Negotiations continue to drag on, but China’s market (on the MSCI index) is up 24% this year. World trade continues to shrink and economic data continue to disappoint globally. The rest of Asia has underperformed, and Malaysia and Turkey are down. China’s bounce-back occurred despite the lagging trade negotiations and despite the trade recession and world economic downturn.

What China has demonstrated is that its palette of policy tools – monetary, fiscal, and infrastructure – is capable of replacing the lost export demand. The pain for China’s trading partners has been greater than for China itself.

Chinese imports from the US and Europe were down 20% year-on-year as of March, but Chinese imports from Asia were down 30%. That helps explain why the other Asian stocks markets performed so poorly.

China imports parts from the rest of Asia and assembles them for re-export to the United States and other industrial countries.

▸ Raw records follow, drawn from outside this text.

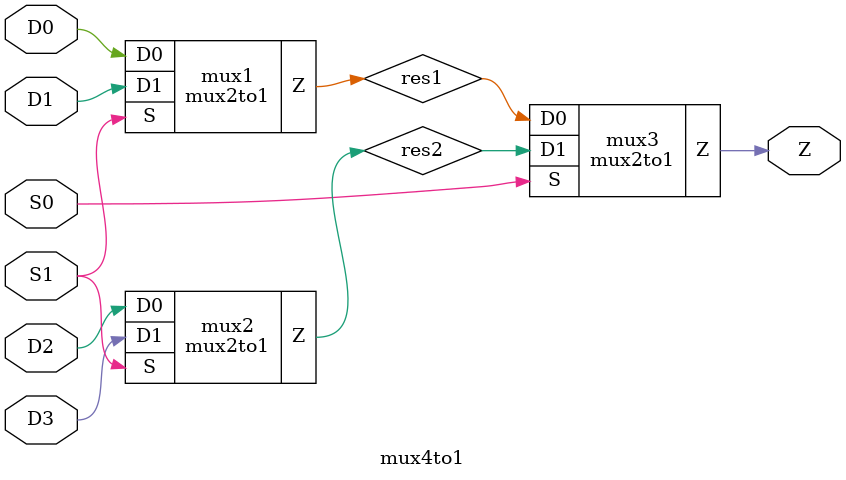
<source format=sv>

module mux2to1(D0,D1,S,Z);
  
  input D0,D1,S;
  output Z;
  wire D1_S,S_not,D0_Snot,Fnor;

  and2_1bit and1(.a(D1),.b(S),.c(D1_S));
  and2_1bit and2(.a(D0),.b(S_not),.c(D0_Snot));
  
  nor2_1bit nor1(.a(S),.b(S),.c(S_not));
  nor2_1bit nor2(.a(D0_Snot),.b(D1_S),.c(Fnor));
  nor2_1bit nor3(.a(D0_Snot),.b(D1_S),.c(Fnor));
  nor2_1bit nor4(.a(Fnor),.b(Fnor),.c(Z));
  
endmodule

module mux4to1(D0,D1,D2,D3,S0,S1,Z);
  
  input D0,D1,D2,D3,S0,S1;
  output Z;
  wire res1,res2;
  
  mux2to1 mux1(.D0(D0),.D1(D1),.S(S1),.Z(res1));
  mux2to1 mux2(.D0(D2),.D1(D3),.S(S1),.Z(res2));
  mux2to1 mux3(.D0(res1),.D1(res2),.S(S0),.Z(Z));
  
endmodule
</source>
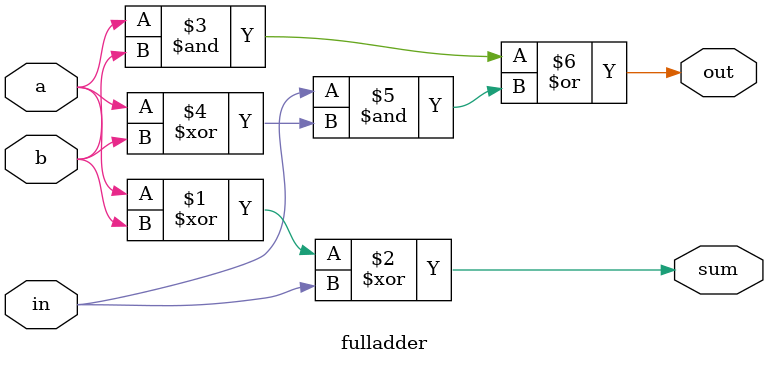
<source format=sv>

module BCD(Sum,Carry,P,Q);
  input [3:0] P, Q;
  output [3:0]Sum;
  output Carry;
  wire K, z1, z2, temp;
  wire [3:0] C, s;
  
  parallelbit M1 (s, K, P, Q);
  
  and (z1, s[3], s[2]);
  and (z2, s[3], s[1]);
  or (C[1], z1, z2, K);
  assign C[2] = C[1];
  assign C[0] = 0;
  assign C[3] = 0;
  
  parallelbit M2 (Sum, temp, s, C);
  assign Carry = C[1];
endmodule


module parallelbit(S, C, A, B);
  input [3:0] A, B;
  output [3:0]S;
  output C;
  wire c1,c2,c3;
  
  fulladder G1(S[0],c1,A[0],B[0],0);
  fulladder G2(S[1],c2,A[1],B[1],c1);
  fulladder G3(S[2],c3,A[2],B[2],c2);
  fulladder G4(S[3],C,A[3],B[3],c3);
endmodule


module fulladder(sum, out ,a ,b ,in);
  input a,b,in;
  output sum, out;
  assign sum = a^b^in;
  assign out = a&b | in&(a^b);
endmodule
</source>
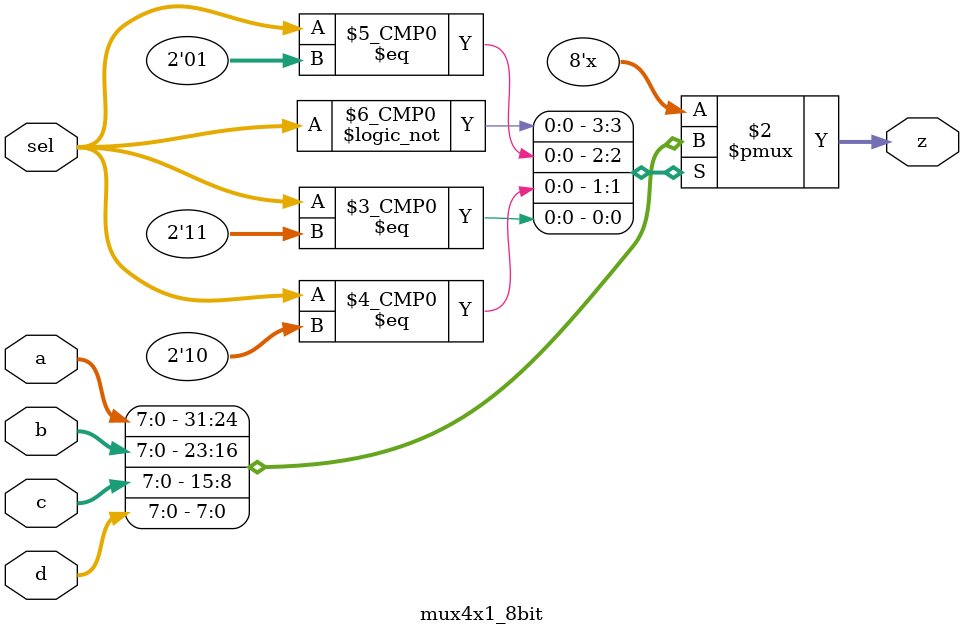
<source format=v>
`timescale 1ns / 1ps

module mux4x1_8bit(
    input [7:0] a, b, c, d,
    input [1:0] sel,
    output reg [7:0] z
    );
    
    always@(*)
    begin
       case (sel)
      2'b00  : z <= a;
      2'b01  : z <= b;
      2'b10  : z <= c;
      2'b11  : z <= d;
   endcase    
    end
endmodule

</source>
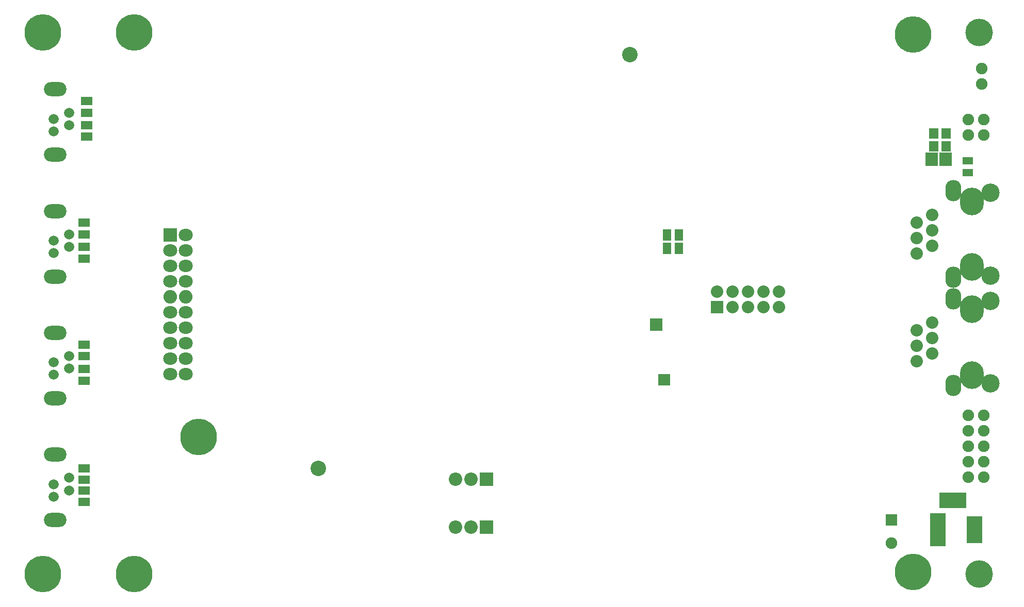
<source format=gbs>
G04 #@! TF.FileFunction,Soldermask,Bot*
%FSLAX46Y46*%
G04 Gerber Fmt 4.6, Leading zero omitted, Abs format (unit mm)*
G04 Created by KiCad (PCBNEW 4.0.4+e1-6308~48~ubuntu15.10.1-stable) date Wed Aug 23 09:17:44 2017*
%MOMM*%
%LPD*%
G01*
G04 APERTURE LIST*
%ADD10C,0.150000*%
%ADD11C,6.008000*%
%ADD12C,4.508000*%
%ADD13R,1.397000X1.905000*%
%ADD14R,1.905000X1.397000*%
%ADD15C,1.908000*%
%ADD16C,2.540000*%
%ADD17C,1.668000*%
%ADD18O,3.708000X2.308000*%
%ADD19R,2.235200X2.235200*%
%ADD20O,2.308000X2.008000*%
%ADD21O,2.235200X2.235200*%
%ADD22R,1.208000X1.208000*%
%ADD23R,2.032000X2.032000*%
%ADD24C,2.032000*%
%ADD25R,4.508500X2.506980*%
%ADD26R,2.506980X4.508500*%
%ADD27R,2.506980X5.509260*%
%ADD28R,1.905000X1.905000*%
%ADD29C,1.905000*%
%ADD30R,1.508000X1.758000*%
%ADD31R,2.057400X2.308860*%
%ADD32R,1.808000X1.208000*%
%ADD33R,2.208000X2.208000*%
%ADD34O,2.208000X2.208000*%
%ADD35O,2.608000X3.508000*%
%ADD36O,3.908000X4.543000*%
%ADD37C,3.008000*%
G04 APERTURE END LIST*
D10*
D11*
X208560900Y-51362000D03*
X80710000Y-51020000D03*
X80710000Y-140020000D03*
D12*
X219380000Y-140020000D03*
X219380000Y-51020000D03*
D11*
X65710000Y-140020000D03*
X65710000Y-51020000D03*
X208560900Y-139678000D03*
D13*
X168219500Y-86478600D03*
X170124500Y-86478600D03*
X168219500Y-84243400D03*
X170124500Y-84243400D03*
D14*
X72517000Y-84162900D03*
X72517000Y-82257900D03*
X72517000Y-86220300D03*
X72517000Y-88125300D03*
X72898000Y-64198500D03*
X72898000Y-62293500D03*
X72898000Y-66230500D03*
X72898000Y-68135500D03*
X72517000Y-124498100D03*
X72517000Y-122593100D03*
X72517000Y-126225300D03*
X72517000Y-128130300D03*
X72517000Y-104178100D03*
X72517000Y-102273100D03*
X72517000Y-106311700D03*
X72517000Y-108216700D03*
D15*
X220186200Y-67850000D03*
X217646200Y-67850000D03*
X220186200Y-65310000D03*
X217646200Y-65310000D03*
X219820000Y-56950000D03*
X219820000Y-59490000D03*
D16*
X162050000Y-54660000D03*
X110980000Y-122600000D03*
D11*
X91287600Y-117449600D03*
D17*
X70081200Y-126230000D03*
X70081200Y-124190000D03*
X67531200Y-125210000D03*
X67531200Y-127250000D03*
D18*
X67731200Y-131100000D03*
X67731200Y-120340000D03*
D17*
X70081200Y-106230000D03*
X70081200Y-104190000D03*
X67531200Y-105210000D03*
X67531200Y-107250000D03*
D18*
X67731200Y-111100000D03*
X67731200Y-100340000D03*
D17*
X70081200Y-86230000D03*
X70081200Y-84190000D03*
X67531200Y-85210000D03*
X67531200Y-87250000D03*
D18*
X67731200Y-91100000D03*
X67731200Y-80340000D03*
D17*
X70081200Y-66230000D03*
X70081200Y-64190000D03*
X67531200Y-65210000D03*
X67531200Y-67250000D03*
D18*
X67731200Y-71100000D03*
X67731200Y-60340000D03*
D19*
X86671200Y-84290000D03*
D20*
X89211200Y-84290000D03*
X86671200Y-86830000D03*
X89211200Y-86830000D03*
X86671200Y-89370000D03*
X89211200Y-89370000D03*
X86671200Y-91910000D03*
X89211200Y-91910000D03*
D21*
X86671200Y-94450000D03*
X89211200Y-94450000D03*
D20*
X86671200Y-96990000D03*
X89211200Y-96990000D03*
X86671200Y-99530000D03*
X89211200Y-99530000D03*
X86671200Y-102070000D03*
X89211200Y-102070000D03*
X86671200Y-104610000D03*
X89211200Y-104610000D03*
X86671200Y-107150000D03*
X89211200Y-107150000D03*
D22*
X167358580Y-107691440D03*
X168058580Y-107691440D03*
X168058580Y-108391440D03*
X167358580Y-108391440D03*
D23*
X176427600Y-96162000D03*
D24*
X176427600Y-93622000D03*
X178967600Y-96162000D03*
X178967600Y-93622000D03*
X181507600Y-96162000D03*
X181507600Y-93622000D03*
X184047600Y-96162000D03*
X184047600Y-93622000D03*
X186587600Y-96162000D03*
X186587600Y-93622000D03*
D25*
X215099260Y-127899400D03*
D26*
X218599380Y-132700000D03*
D27*
X212599900Y-132700000D03*
D23*
X166407600Y-99042000D03*
D15*
X220186200Y-124080000D03*
X217646200Y-124080000D03*
X220186200Y-121540000D03*
X217646200Y-121540000D03*
X220186200Y-119000000D03*
X217646200Y-119000000D03*
X220186200Y-116460000D03*
X217646200Y-116460000D03*
X220186200Y-113920000D03*
X217646200Y-113920000D03*
D28*
X205000000Y-131095000D03*
D29*
X205000000Y-134905000D03*
D30*
X211950000Y-67550000D03*
X213950000Y-67550000D03*
X211950000Y-69700000D03*
X213950000Y-69700000D03*
D31*
X213926020Y-71800000D03*
X211573980Y-71800000D03*
D32*
X217576400Y-74000400D03*
X217576400Y-72100400D03*
D33*
X138580000Y-124440000D03*
D34*
X136040000Y-124440000D03*
X133500000Y-124440000D03*
D33*
X138580000Y-132275000D03*
D34*
X136040000Y-132275000D03*
X133500000Y-132275000D03*
D35*
X215164480Y-91254500D03*
X215164480Y-77029500D03*
D24*
X209144140Y-84746520D03*
X209144140Y-82206520D03*
X209144140Y-87286520D03*
X211684140Y-80936520D03*
X211684140Y-83476520D03*
X211684140Y-86016520D03*
D36*
X218211940Y-89539500D03*
X218214480Y-78744500D03*
D37*
X221261940Y-77362000D03*
X221261940Y-90922000D03*
D35*
X215164480Y-109004500D03*
X215164480Y-94779500D03*
D24*
X209144140Y-102496520D03*
X209144140Y-99956520D03*
X209144140Y-105036520D03*
X211684140Y-98686520D03*
X211684140Y-101226520D03*
X211684140Y-103766520D03*
D36*
X218211940Y-107289500D03*
X218214480Y-96494500D03*
D37*
X221261940Y-95112000D03*
X221261940Y-108672000D03*
M02*

</source>
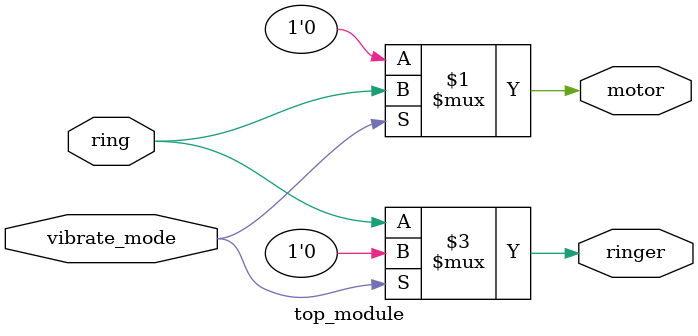
<source format=v>
module top_module (
    input  ring,
    input  vibrate_mode,
    output ringer,        // Make sound
    output motor          // Vibrate
);

    assign motor  = vibrate_mode ? ring : 1'b0;
    assign ringer = ~vibrate_mode ? ring : 1'b0;
    
endmodule

</source>
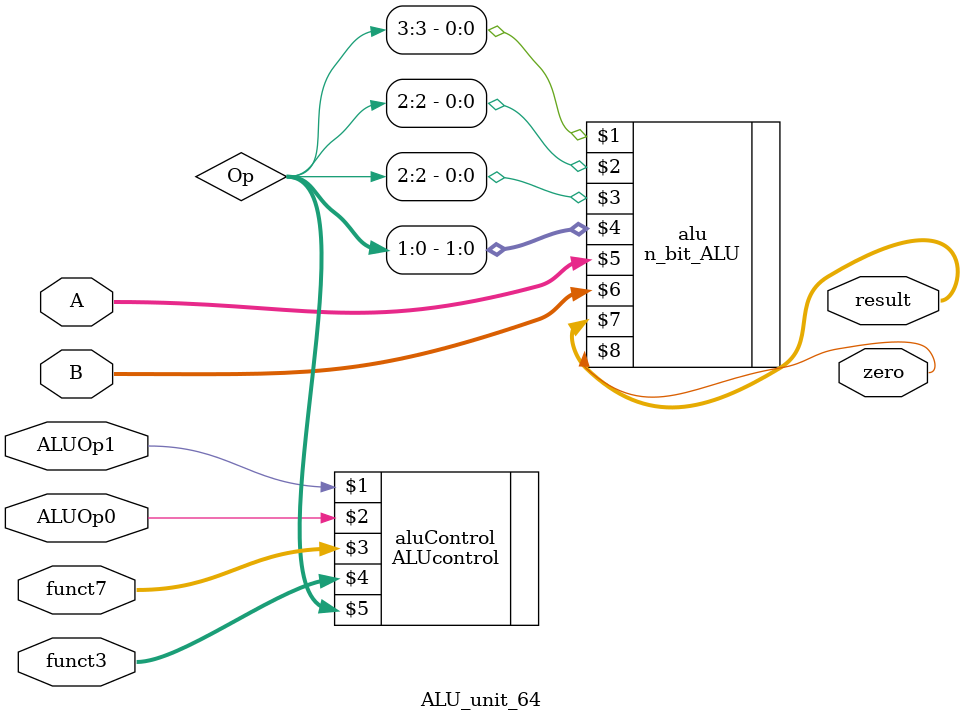
<source format=v>
/*****************************************************
* 64 bit ALU unit
* October 23, 2018
******************************************************/

`include "n_bit_ALU.v"
`include "ALUcontrol.v"

module ALU_unit_64(
input[N-1:0] A, B,
input ALUOp1, ALUOp0,
input[6:0] funct7,
input[2:0] funct3,
output[N-1:0] result,
output zero
);

parameter N = 64;
//reg zero;
wire[3:0] Op;

ALUcontrol aluControl(ALUOp1, ALUOp0, funct7, funct3, Op);

n_bit_ALU alu(Op[3], Op[2], Op[2], Op[1:0], A, B, result, zero);

/*
always @ (result,A,B,ALUOp0,ALUOp1,funct3,funct7) begin

	if(result == 0)
		zero = 1;
	else
		assign zero = 0;
	
end
*/
endmodule

</source>
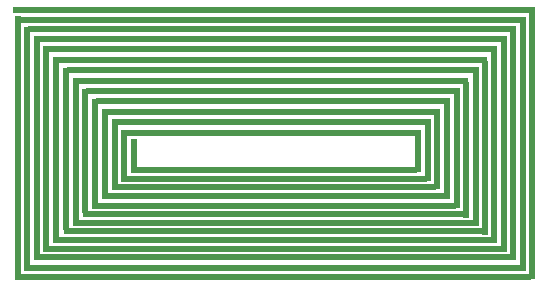
<source format=gts>
G04 ---------------------------- Layer name :TOP SOLDER LAYER*
G04 easyEDA 0.1*
G04 Scale: 100 percent, Rotated: No, Reflected: No *
G04 Dimensions in inches *
G04 leading zeros omitted , absolute positions ,2 integer and 4 * 
%FSLAX24Y24*%
%MOIN*%
G90*
G70D02*

%ADD12R,1.740280X0.020992*%
%ADD13R,0.020992X0.897762*%
%ADD14R,1.722563X0.020992*%
%ADD15R,0.020992X0.865085*%
%ADD16R,1.693823X0.020992*%
%ADD17R,0.020992X0.834770*%
%ADD18R,1.663510X0.020992*%
%ADD19R,0.020992X0.802490*%
%ADD20R,1.630440X0.020992*%
%ADD21R,0.020992X0.767841*%
%ADD22R,1.596579X0.020992*%
%ADD23R,0.020992X0.737132*%
%ADD24R,1.565480X0.020992*%
%ADD25R,0.020992X0.708786*%
%ADD26R,1.535556X0.020992*%
%ADD27R,0.020992X0.675320*%
%ADD28R,1.502879X0.020992*%
%ADD29R,0.020992X0.645007*%
%ADD30R,1.468230X0.020992*%
%ADD31R,0.020992X0.607605*%
%ADD32R,1.437525X0.020992*%
%ADD33R,0.020992X0.578865*%
%ADD34R,1.403667X0.020992*%
%ADD35R,0.020992X0.544613*%
%ADD36R,1.374139X0.020992*%
%ADD37R,0.020992X0.517840*%
%ADD38R,1.342249X0.020992*%
%ADD39R,0.020992X0.482010*%
%ADD40R,1.307997X0.020992*%
%ADD41R,0.020992X0.452090*%
%ADD42R,1.275320X0.020992*%
%ADD43R,0.020992X0.418235*%
%ADD44R,1.246580X0.020992*%
%ADD45R,0.020992X0.390283*%
%ADD46R,1.215478X0.020992*%
%ADD47R,0.020992X0.355640*%
%ADD48R,1.182801X0.020992*%
%ADD49R,0.020992X0.323747*%
%ADD50R,1.149340X0.020992*%
%ADD51R,0.020992X0.289100*%
%ADD52R,1.116270X0.020992*%
%ADD53R,0.020992X0.257999*%
%ADD54R,1.082410X0.020992*%
%ADD55R,0.020992X0.224929*%
%ADD56R,1.052486X0.020992*%
%ADD57R,0.020992X0.198157*%
%ADD58R,1.022959X0.020992*%
%ADD59R,0.020992X0.161540*%
%ADD60R,0.989888X0.020992*%
%ADD61R,0.020992X0.131230*%
%ADD62R,0.955636X0.020992*%
%ADD63R,0.020992X0.098551*%

%LPD*%
G54D12*
G01X9900Y10100D03*
G54D13*
G01X18494Y5588D03*
G54D14*
G01X9857Y1205D03*
G54D15*
G01X1348Y5557D03*
G54D16*
G01X9840Y9776D03*
G54D17*
G01X18203Y5584D03*
G54D18*
G01X9865Y1517D03*
G54D19*
G01X1651Y5553D03*
G54D20*
G01X9825Y9457D03*
G54D21*
G01X17873Y5596D03*
G54D22*
G01X9865Y1863D03*
G54D23*
G01X1986Y5565D03*
G54D24*
G01X9836Y9142D03*
G54D25*
G01X17557Y5576D03*
G54D26*
G01X9857Y2140D03*
G54D27*
G01X2286Y5536D03*
G54D28*
G01X9825Y8809D03*
G54D29*
G01X17234Y5561D03*
G54D30*
G01X9869Y2442D03*
G54D31*
G01X2636Y5501D03*
G54D32*
G01X9844Y8434D03*
G54D33*
G01X16928Y5517D03*
G54D34*
G01X9884Y2726D03*
G54D35*
G01X2971Y5469D03*
G54D36*
G01X9865Y8088D03*
G54D37*
G01X16628Y5478D03*
G54D38*
G01X9892Y2994D03*
G54D39*
G01X3286Y5426D03*
G54D40*
G01X9844Y7734D03*
G54D41*
G01X16282Y5451D03*
G54D42*
G01X9884Y3296D03*
G54D43*
G01X3613Y5411D03*
G54D44*
G01X9869Y7398D03*
G54D45*
G01X15994Y5426D03*
G54D46*
G01X9892Y3584D03*
G54D47*
G01X3919Y5384D03*
G54D48*
G01X9857Y7057D03*
G54D49*
G01X15663Y5415D03*
G54D50*
G01X9892Y3903D03*
G54D51*
G01X4250Y5371D03*
G54D52*
G01X9853Y6709D03*
G54D53*
G01X15328Y5398D03*
G54D54*
G01X9896Y4213D03*
G54D55*
G01X4588Y5359D03*
G54D56*
G01X9876Y6380D03*
G54D57*
G01X15034Y5367D03*
G54D58*
G01X9900Y4482D03*
G54D59*
G01X4892Y5309D03*
G54D60*
G01X9865Y6009D03*
G54D61*
G01X14707Y5332D03*
G54D62*
G01X9903Y4780D03*
G54D63*
G01X5230Y5296D03*

M00*
M02*
</source>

The plunge in Chinese imports from Asia probably reflects de-stocking by Chinese manufacturers in anticipation of additional American tariffs.

South Korea and Taiwan lack China’s vast internal market. When trade shrinks, they suffer. Samsung for example showed a 60% drop in 1st quarter profits, in large part due to falling chip prices.

There may be a silver lining for underperforming Asian markets, though.

China’s price performance outstripped the rest of Asia by a wide margin. Day-to-day variation in stock market performance, though, was very similar in China, Taiwan, and South Korea – the three big tech exporters. That’s a change from past patterns.

Through a statistical technique called Principal Components Decomposition, we can identify factors that different markets have in common.

We observe that during the past six months, exposure to the second Principal Component of daily returns to emerging markets is nearly identical for China, Taiwan and South Korea, and diametrically opposed to the exposure of Brazil, Mexico and Turkey.

This is a relatively new development. During most of 2018, we observed an “Asian factor” affecting all of the Asian markets.

What has changed, I surmise, is the tariff war, which shocked the high-tech exporters in the same way. The risks arising from the Sino-American trade dispute create the same kind of volatility in Taiwan and South Korea as in China.

The same is true for Germany, which exports half its GDP.

The German market has outperformed during the past month in anticipation of a Chinese recovery, and both Taiwan and South Korea have turned in strong performances recently. The ultimate resolution of the US-Chinese trade dispute may lead to catch-up returns in Taiwan, South Korea and China-related European stocks.